I’ve had such a range of iftar experiences and it’s been so wonderful. From hotels to family homes to an evening last night with Sanabel’s friends from school. While the food is, of course, far better when Sanabel’s mother cooks, this was really fun to be around a couple hundred students from Bethlehem University at the Shepard Hotel in Bethlehem. The dinner was good, but after the break fast all the men began to dance and it was fabulous!
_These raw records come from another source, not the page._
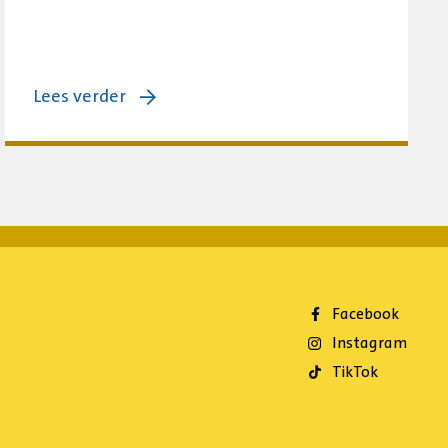
over:
Lees verder
Haags
Playground
Congres:
samen
bouwen
aan
sterke
Facebook
playgrounds
Instagram
TikTok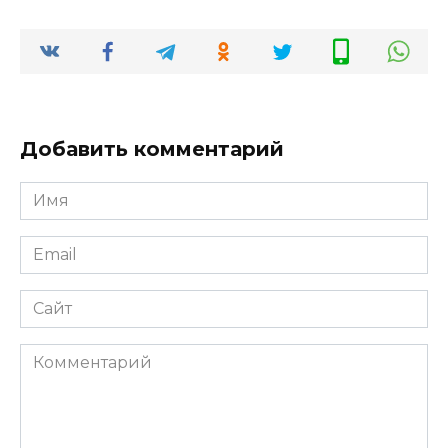
Добавить комментарий
Имя
*
Email
*
Сайт
Комментарий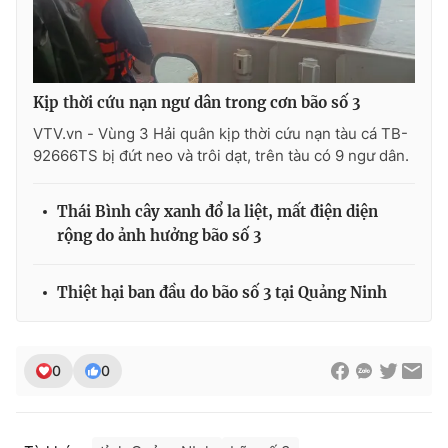
Kịp thời cứu nạn ngư dân trong cơn bão số 3
VTV.vn - Vùng 3 Hải quân kịp thời cứu nạn tàu cá TB-
92666TS bị đứt neo và trôi dạt, trên tàu có 9 ngư dân.
Thái Bình cây xanh đổ la liệt, mất điện diện
rộng do ảnh hưởng bão số 3
Thiệt hại ban đầu do bão số 3 tại Quảng Ninh
0
0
After the dinner Sanabel, Fida’, and I went to Ibdaa Cultural Center in Deheishe to see a film by Dominique Dubosc called Palestine Palestine. It was not the best film made because the narrative is not coherent enough. It begins as if it will be a film about refugees–using a powerful narrator’s voice to explain that the Jews came here to what they call “a land without a people for a people without a land” only to make Palestinians a people without a land. But then it became a film largely about Nidal, a pupeteer who travels around Palestine to various children’s schools. The main puppet show he performs is about a grandfather who wants to pick his grapes and then go to sell them in Jerusalem, but the soldiers at the checkpoint won’t let him through. There is a fight, and the grandfather is killed by the soldier. Later the film shows the beginning of the second Intifada in Deheishe, where I’m staying, and it was so upsetting to see all of the shooting and the curfew imposed here. I had just spent a lovely day eating, dancing, singing, with people from this refugee camp and I had been thinking: if only people around the world could experience Palestinians in their daily lives. Not only to see the tremendous hardships, but also the tremendous difficulties they face. And then I see this. People I love in a community I cherish being hunted by Israeli soldiers.
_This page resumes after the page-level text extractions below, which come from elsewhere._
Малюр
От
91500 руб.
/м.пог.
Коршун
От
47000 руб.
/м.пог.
And tonight as iftar began, on Al Jazeera we heard that there had been a suicide bombing in Hadera, in northern Israel. I’m already on edge about getting Sanabel across the border in the morning so that we can go to the embassy for her student visa, and now this. I had hoped her being a girl would ease the situation, but I don’t know as the latest seems to be that the suicide bomber was a girl. It’s in retaliation for the Israeli assassination in Jenin this week. Now closure, supposedly more intense than earlier this week, though I wouldn’t know yet because I haven’t left the Bethlehem area for the past few days. Insha’allah we’ll make it through the day tomorrow, but it’s incredibly nerve racking.